— Questions on the material —
1 – Decide whether each statement agrees with the sermon on the Christian life below. Answer yes or no for each, and quote the exact words of the sermon that settle it. (a) The sermon was given in the Tabernacle during a General Conference session in Battle Creek, Michigan. (b) The sermon says our talents are ours to use in whatever way we please. (c) God gave Adam and Eve no prohibition in the garden of Eden.
2 – Pick up the sermon on the Christian life below after its last sentence, and continue it in the same voice.
(Excerpt provided)
Sermons and Talks
Volume One
By Ellen G. White
 
 
The Christian Life
 
 

 Sermon by Mrs. E. G. White in the Tabernacle, April 14, 1901  (General Conference session, Battle Creek, Michigan.)
 

"Lay not up for yourselves treasures upon earth, where moth and rust doth corrupt, and where thieves break through and steal. But lay up for yourselves treasures in heaven, where neither moth nor rust doth corrupt, and where thieves do not break through nor steal. For where your treasure is, there will your heart be also.
 

"The light of the body is the eye: if therefore thine eye be single, thy whole body shall be full of light. But if thine eye be evil, thy whole body shall be full of darkness, If therefore the light that is in thee be darkness, how great is that darkness" (Matt. 6:19-23).
 

Christ is the light of the world. In all that we do, let us walk in this light. In the Word of God our work is laid out before us. Let us not think that the Lord has given us talents to use in whatever way we please. Our talents are given us to hold in trust for Him. Our money is His. In its use we are to remember that Christ gave His precious life that we might have a probation in which to make a suitable preparation for the future life. "Ye are not your own; for ye are bought with a price: therefore glorify God in your body, and in your spirit, which are God's" (1 Cor. 6:19-20).
 

This present life is our time of test and trial. God placed Adam and Eve in the beautiful garden of Eden, saying to them, "Of every tree in the garden thou mayest freely eat." But there was one prohibition. "Of the tree of the knowledge of good and evil, thou shalt not eat of it; for in the day that thou eatest thereof thou shalt surely die" (Gen. 2:16,17). God wished to test and try the beings He had made, to see if they would be loyal and true to Him.
(End Excerpt provided)
(The data)
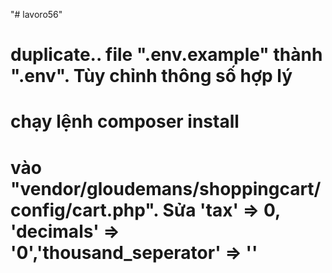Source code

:"# lavoro56"

# duplicate.. file ".env.example" thành ".env". Tùy chỉnh thông số hợp lý

# chạy lệnh composer install

# vào "vendor/gloudemans/shoppingcart/config/cart.php". Sửa 'tax' => 0, 'decimals' => '0','thousand_seperator' => ''

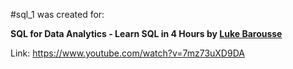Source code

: #sql_1 was created for:

**SQL for Data Analytics - Learn SQL in 4 Hours by <ins>Luke Barousse</ins>**

Link: https://www.youtube.com/watch?v=7mz73uXD9DA
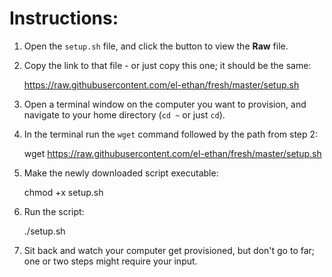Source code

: # Instructions:

1. Open the `setup.sh` file, and click the button to view the **Raw** file.
2. Copy the link to that file - or just copy this one; it should be the same:

    https://raw.githubusercontent.com/el-ethan/fresh/master/setup.sh

3. Open a terminal window on the computer you want to provision, and navigate to your home directory (`cd ~` or just `cd`).
4. In the terminal run the `wget` command followed by the path from step 2:

    wget https://raw.githubusercontent.com/el-ethan/fresh/master/setup.sh

5. Make the newly downloaded script executable:

    chmod +x setup.sh

6. Run the script:

    ./setup.sh

7. Sit back and watch your computer get provisioned, but don't go to far; one or two steps might require your input.
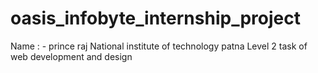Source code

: # oasis_infobyte_internship_project




Name : - prince raj
National institute of technology patna 
Level 2 task of web development and design 
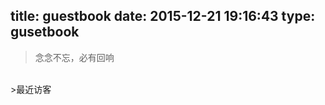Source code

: title: guestbook
date: 2015-12-21 19:16:43
type: gusetbook
---
<blockquote class="blockquote-center">念念不忘，必有回响</blockquote>
<br/>
>最近访客
<div class="ds-recent-visitors" data-num-items="28" data-avatar-size="42" id="ds-recent-visitors"></div>
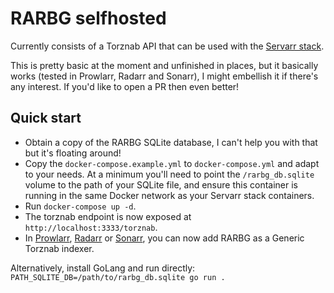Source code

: # RARBG selfhosted

Currently consists of a Torznab API that can be used with the [Servarr stack](https://wiki.servarr.com/).

This is pretty basic at the moment and unfinished in places, but it basically works (tested in Prowlarr, Radarr and Sonarr), I might embellish it if there's any interest. If you'd like to open a PR then even better!

## Quick start

- Obtain a copy of the RARBG SQLite database, I can't help you with that but it's floating around!
- Copy the `docker-compose.example.yml` to `docker-compose.yml` and adapt to your needs. At a minimum you'll need to point the `/rarbg_db.sqlite` volume to the path of your SQLite file, and ensure this container is running in the same Docker network as your Servarr stack containers.
- Run `docker-compose up -d`.
- The torznab endpoint is now exposed at `http://localhost:3333/torznab`.
- In [Prowlarr](https://wiki.servarr.com/prowlarr), [Radarr](https://wiki.servarr.com/radarr) or [Sonarr](https://wiki.servarr.com/sonarr), you can now add RARBG as a Generic Torznab indexer.

Alternatively, install GoLang and run directly: `PATH_SQLITE_DB=/path/to/rarbg_db.sqlite go run .`
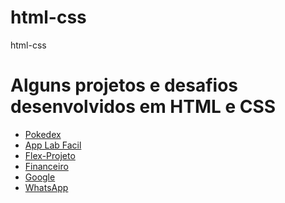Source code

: # html-css
 html-css

<h1>Alguns projetos e desafios desenvolvidos em HTML e CSS</h1>

<ul>
<li><a href= "https://diogosslopes.github.io/html-css/projetos/pokedex/index.html" target="_blank" rel="external">Pokedex</a></li>
<li><a href= "https://diogosslopes.github.io/html-css/projetos/applabfacil/index.html" target="_blank" rel="external">App Lab Facil</a></li>
<li><a href= "https://diogosslopes.github.io/html-css/projetos/flex-projeto/index.html" target="_blank" rel="external">Flex-Projeto</a></li>
<li><a href= "https://diogosslopes.github.io/html-css/projetos/financeiro/index.html" target="_blank" rel="external">Financeiro</a></li>
<li><a href= "https://diogosslopes.github.io/html-css/projetos/google/index.html" target="_blank" rel="external">Google</a></li>
<li><a href= "https://diogosslopes.github.io/html-css/projetos/whatsapp/index.html" target="_blank" rel="external">WhatsApp</a></li>
 </ul>
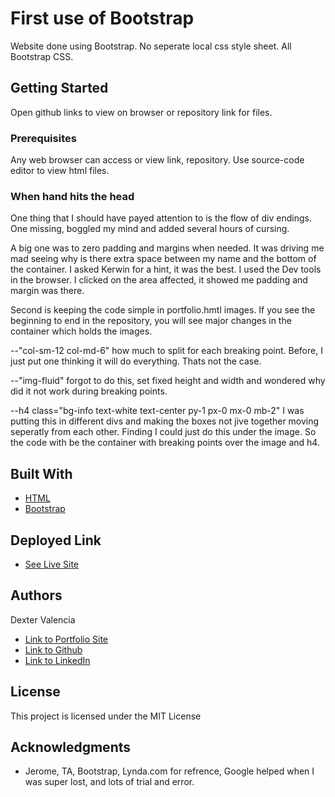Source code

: # First use of Bootstrap

Website done using Bootstrap. No seperate local css style sheet. All Bootstrap CSS.

## Getting Started

Open github links to view on browser or repository link for files. 

### Prerequisites

Any web browser can access or view link, repository. Use source-code editor to view html files.

### When hand hits the head

One thing that I should have payed attention to is the flow of div endings. One missing, boggled my mind and added several hours of cursing.

A big one was to zero padding and margins when needed. It was driving me mad seeing why is there extra space between my name and the bottom of the container. I asked Kerwin for a hint, it was the best. I used the Dev tools in the browser. I clicked on the area affected, it showed me padding and margin was there.

Second is keeping the code simple in portfolio.hmtl images. If you see the beginning to end in the  repository, you will see major changes in the container which holds the images.

--"col-sm-12 col-md-6" how much to split for each breaking point. Before, I just put one thinking it will do everything. Thats not the case.

--"img-fluid" forgot to do this, set fixed height and width and wondered why did it not work during breaking points.

--h4 class="bg-info text-white text-center py-1 px-0 mx-0 mb-2" I was putting this in different divs and making the boxes not jive together moving seperatly from each other. Finding I could just do this under the image. So the code with be the container with breaking points over the image and h4. 


## Built With

* [HTML](https://developer.mozilla.org/en-US/docs/Web/HTML)
* [Bootstrap](https://getbootstrap.com/docs/4.4/getting-started/introduction/)

## Deployed Link

* [See Live Site](https://itsmedexter.github.io/Bootstrap_site/)


## Authors

Dexter Valencia 

- [Link to Portfolio Site](https://github.com/itsmedexter/Bootstrap_site)
- [Link to Github](https://github.com/itsmedexter)
- [Link to LinkedIn](https://www.linkedin.com/in/dextervalencia/)

## License

This project is licensed under the MIT License 

## Acknowledgments

* Jerome, TA, Bootstrap, Lynda.com for refrence, Google helped when I was super lost, and lots of trial and error.
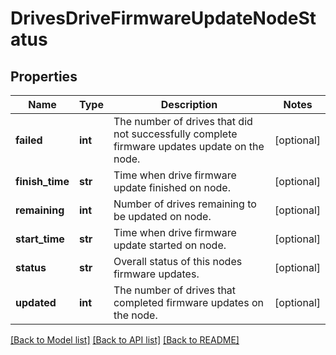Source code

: # DrivesDriveFirmwareUpdateNodeStatus

## Properties
Name | Type | Description | Notes
------------ | ------------- | ------------- | -------------
**failed** | **int** | The number of drives that did not successfully complete firmware updates update on the node. | [optional] 
**finish_time** | **str** | Time when drive firmware update finished on node. | [optional] 
**remaining** | **int** | Number of drives remaining to be updated on node. | [optional] 
**start_time** | **str** | Time when drive firmware update started on node. | [optional] 
**status** | **str** | Overall status of this nodes firmware updates. | [optional] 
**updated** | **int** | The number of drives that completed firmware updates on the node. | [optional] 

[[Back to Model list]](../README.md#documentation-for-models) [[Back to API list]](../README.md#documentation-for-api-endpoints) [[Back to README]](../README.md)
(End The data)
— Outputs in order —
1 –
(a) Yes: "Sermon by Mrs. E. G. White in the Tabernacle, April 14, 1901 (General Conference session, Battle Creek, Michigan.)"
(b) No: "Let us not think that the Lord has given us talents to use in whatever way we please. Our talents are given us to hold in trust for Him."
(c) No: "But there was one prohibition."

2 –
 

In this prohibition Satan saw a chance to misrepresent God. Disguised as a serpent he came to Adam and Eve, saying, The reason God has forbidden you to eat of that fruit is because He knows that if you do eat of it, you will be as gods. You will become wise. And they did become wise--wise in knowing the evil which God meant them never to know.
 

After Adam and Eve had yielded to the tempter, the covering of light, their garment of innocence, was taken from them. "The eyes of them both were opened, and they knew that they were naked; and they sewed fig leaves together, and made themselves aprons." In the past they had been glad to see their Creator when He came to walk and talk with them. Now in their sinfulness they were afraid to meet Him. Hearing the voice of God in the garden, they "hid themselves from the presence of the Lord God amongst the trees of the garden. And the Lord God called unto Adam, and said unto him, Where art thou; and he said, I heard thy voice in the garden, and I was afraid, because I was naked and hid myself." "Who told thee that thou wast naked?" God asked. "Hast thou eaten of the tree, whereof I commanded thee that thou shouldest not eat?" Then Adam did that which it is natural for all human beings to do. He threw the blame on someone else. "The woman whom thou gavest to be with me," he said, "she gave me of the tree, and I did eat." (See Gen. 3:7-12).
 
 

God told Adam that because of his disobedience the ground should be cursed. "In sorrow shalt thou eat of it all the days of thy life; thorns also and thistles shall it bring forth unto thee. . . . In the sweat of thy face shalt thou eat bread, till thou return unto the ground; for out of it wast thou taken; for dust thou art, and unto dust shalt thou return" (Gen. 3:17-19).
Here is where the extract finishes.